Ездил ты, Всеслав, в Печеры. Там, спешившись, сняв шлем и отложив меч, пришел к вратам обительским, день на ветру стоял, ждал, приняли тебя, но не Феодосий, Антоний. «Чего, — спросил, — тебе?» Ты покаянно преклонил перед ним колена, ни слова не произнес. Тогда он так же молча подал тебе руку и повел. Привел к себе… Он как семнадцать лет тому назад первым пришел в Печеры, затворился, так и жил. Другие приходили и селились рядом, храм возвели, а после в кельи ушли и обросли добром, а он все жил в пещере. Вошли к нему. И преломили хлеб, и чечевицу ты вкушал, и рыбу. Хотел ты говорить об Изяславе да о порубе, о том, как Святослав тогда еще, в степи… Ан нет, пустое это все! Вдруг вспомнил ты и рассказал, как ты, отец и старший брат по осени отправились на лов и били лебедей. Брат удачлив был, отец смеялся, а брат подхватывал и говорил: «Куда тебе в князья? Куда тебе в варяги? Вон, руки дрожат, не князь ты, брат, и даже не варяг!» А ты молчал, стрелял, стрелы уходили мимо, и думал ты, зачем стрелять, когда огнем за голенищем жжет и рукоять торчит, только согнись, брат отвернется, и… «А дальше что?» — спросил Антоний. «Ничего.
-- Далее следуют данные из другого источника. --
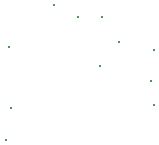
<source format=gbr>
%FSTAX23Y23*%
%MOMM*%
%SFA1B1*%

%IPPOS*%
%ADD44C,0.299999*%
%LNflightstick_trigger_rightv2_filling-1*%
%LPD*%
G54D44*
X-04318Y-30988D03*
X-0635D03*
X-08382Y-29972D03*
X-12446Y-41402D03*
X-1213Y-33528D03*
X00127Y-33782D03*
Y-38481D03*
X-04445Y-35179D03*
X-02849Y-33154D03*
X-11971Y-38735D03*
X-00127Y-36449D03*
M02*
</source>
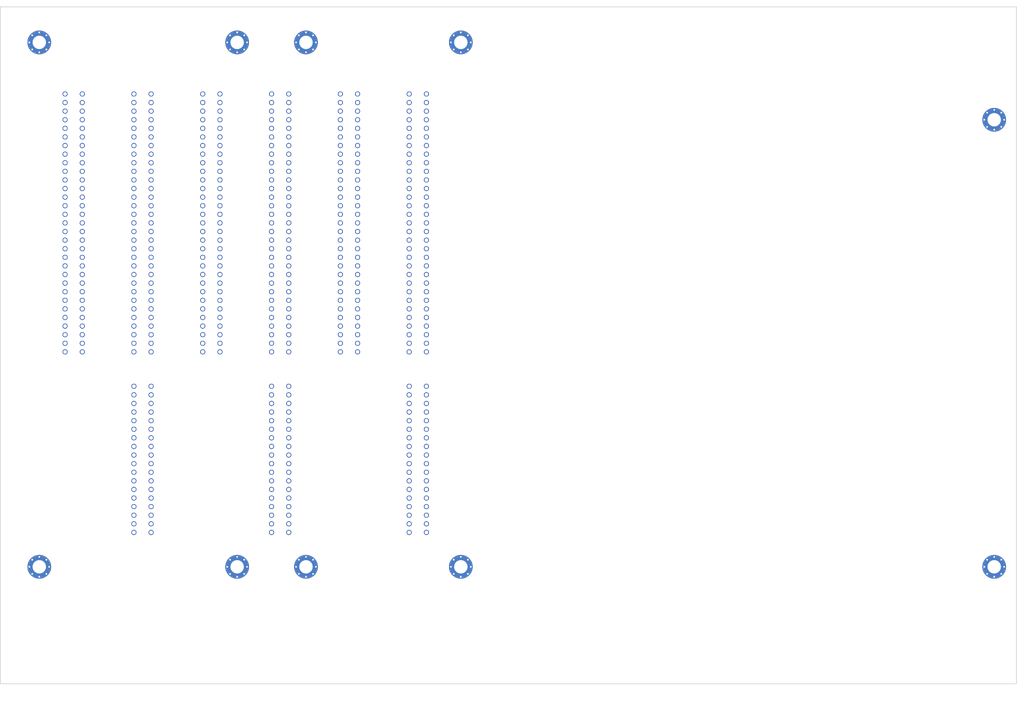
<source format=kicad_pcb>
(kicad_pcb
	(version 20241229)
	(generator "pcbnew")
	(generator_version "9.0")
	(general
		(thickness 1.6)
		(legacy_teardrops no)
	)
	(paper "A3")
	(title_block
		(title "Decimal ATX Motherboard (dATX)")
		(date "2025-08-10")
		(rev "0")
		(company "Jules Carboni")
		(comment 1 "dATX:   300×200 mm")
		(comment 2 "ISO A4: 297×210 mm")
	)
	(layers
		(0 "F.Cu" signal)
		(2 "B.Cu" signal)
		(9 "F.Adhes" user "F.Adhesive")
		(11 "B.Adhes" user "B.Adhesive")
		(13 "F.Paste" user)
		(15 "B.Paste" user)
		(5 "F.SilkS" user "F.Silkscreen")
		(7 "B.SilkS" user "B.Silkscreen")
		(1 "F.Mask" user)
		(3 "B.Mask" user)
		(17 "Dwgs.User" user "User.Drawings")
		(19 "Cmts.User" user "User.Comments")
		(21 "Eco1.User" user "User.Eco1")
		(23 "Eco2.User" user "User.Eco2")
		(25 "Edge.Cuts" user)
		(27 "Margin" user)
		(31 "F.CrtYd" user "F.Courtyard")
		(29 "B.CrtYd" user "B.Courtyard")
		(35 "F.Fab" user)
		(33 "B.Fab" user)
		(39 "User.1" user)
		(41 "User.2" user)
		(43 "User.3" user)
		(45 "User.4" user)
	)
	(setup
		(pad_to_mask_clearance 0)
		(allow_soldermask_bridges_in_footprints no)
		(tenting front back)
		(pcbplotparams
			(layerselection 0x00000000_00000000_55555555_5755f5ff)
			(plot_on_all_layers_selection 0x00000000_00000000_00000000_00000000)
			(disableapertmacros no)
			(usegerberextensions no)
			(usegerberattributes yes)
			(usegerberadvancedattributes yes)
			(creategerberjobfile yes)
			(dashed_line_dash_ratio 12.000000)
			(dashed_line_gap_ratio 3.000000)
			(svgprecision 4)
			(plotframeref no)
			(mode 1)
			(useauxorigin no)
			(hpglpennumber 1)
			(hpglpenspeed 20)
			(hpglpendiameter 15.000000)
			(pdf_front_fp_property_popups yes)
			(pdf_back_fp_property_popups yes)
			(pdf_metadata yes)
			(pdf_single_document no)
			(dxfpolygonmode yes)
			(dxfimperialunits yes)
			(dxfusepcbnewfont yes)
			(psnegative no)
			(psa4output no)
			(plot_black_and_white yes)
			(sketchpadsonfab no)
			(plotpadnumbers no)
			(hidednponfab no)
			(sketchdnponfab yes)
			(crossoutdnponfab yes)
			(subtractmaskfromsilk no)
			(outputformat 1)
			(mirror no)
			(drillshape 1)
			(scaleselection 1)
			(outputdirectory "")
		)
	)
	(net 0 "")
	(footprint "HOLE" (layer "F.Cu") (at 119.92 40.5))
	(footprint "HOLE" (layer "F.Cu") (at 61.5 195.44))
	(footprint "HOLE" (layer "F.Cu") (at 185.96 40.5))
	(footprint "HOLE" (layer "F.Cu") (at 343.44 195.44))
	(footprint "HOLE" (layer "F.Cu") (at 61.5 40.5))
	(footprint "16bISA" (layer "F.Cu") (at 132.6152 55.74))
	(footprint "HOLE" (layer "F.Cu") (at 140.24 40.5))
	(footprint "HOLE" (layer "F.Cu") (at 185.96 195.44))
	(footprint "16bISA" (layer "F.Cu") (at 91.9752 55.74))
	(footprint "8bISA" (layer "F.Cu") (at 71.6552 55.74))
	(footprint "HOLE" (layer "F.Cu") (at 140.24 195.44))
	(footprint "8bISA" (layer "F.Cu") (at 152.9352 55.74))
	(footprint "HOLE" (layer "F.Cu") (at 119.92 195.44))
	(footprint "16bISA" (layer "F.Cu") (at 173.2552 55.74))
	(footprint "HOLE" (layer "F.Cu") (at 343.44 63.36))
	(footprint "8bISA" (layer "F.Cu") (at 112.2952 55.74))
	(gr_rect
		(start 55 35)
		(end 342 235)
		(stroke
			(width 0.2)
			(type dot)
		)
		(fill no)
		(layer "Dwgs.User")
		(uuid "d102a695-82cd-4c3c-9040-99318ca4e106")
	)
	(gr_rect
		(start 50 30)
		(end 347 240)
		(stroke
			(width 0.2)
			(type dash)
		)
		(fill no)
		(layer "Dwgs.User")
		(uuid "f00bfeeb-8756-4741-a117-b33ac6c63457")
	)
	(gr_rect
		(start 50 30)
		(end 350 230)
		(stroke
			(width 0.2)
			(type solid)
		)
		(fill no)
		(layer "Edge.Cuts")
		(uuid "7683e2ed-98b3-4436-80ff-f21670101742")
	)
	(gr_rect
		(start 193.4784 28)
		(end 352.2284 53)
		(stroke
			(width 0.05)
			(type default)
		)
		(fill no)
		(layer "F.CrtYd")
		(uuid "608f0ed8-ab97-48ba-8610-0143a5020c3c")
	)
	(embedded_fonts no)
)

</source>
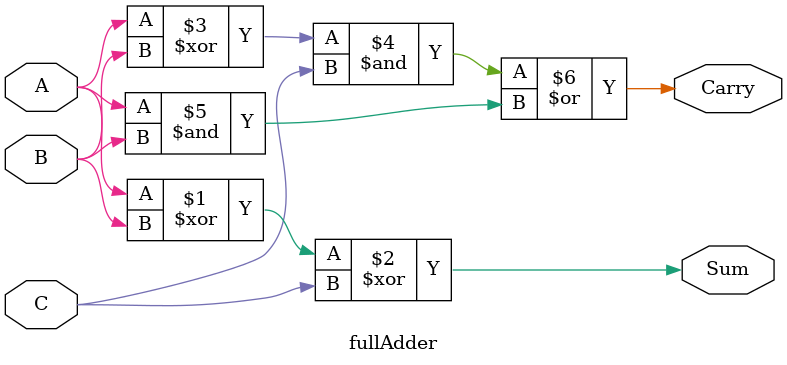
<source format=v>
`timescale 1ns / 1ps

module fullAdder(
    input A,
    input B,
    input C,
    output Sum,
    output Carry
    );
    assign Sum = A^B^C;
    assign Carry = ((A^B)&C) | (A&B);
endmodule

</source>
Домой пришли, брат опять смеялся, а я в душе все клял его…» — «А дальше что?» — «Пропал брат мой, двадцать пять лет скитался и только прошлым летом был убит за морем. А перед смертью он меня простил!» — «А ты его?» — «За что?! Весь грех на мне! И что прощение? Вот кабы он живой пришел!..» И замолчал, и больше ничего не говорил, не мог: ком горло сдавил. И стыдно было, горько, гадко, руками заслонился и молчал… пока Антоний не сказал: «А зря ты приходил ко мне». И вздрогнул ты, руки убрал, смотрел, смотрел… спросил: «Как зря?» — «А так. Все в тебе есть, Всеслав, слушай себя — и все услышишь. Ступай… Ступай, Христос с тобой!»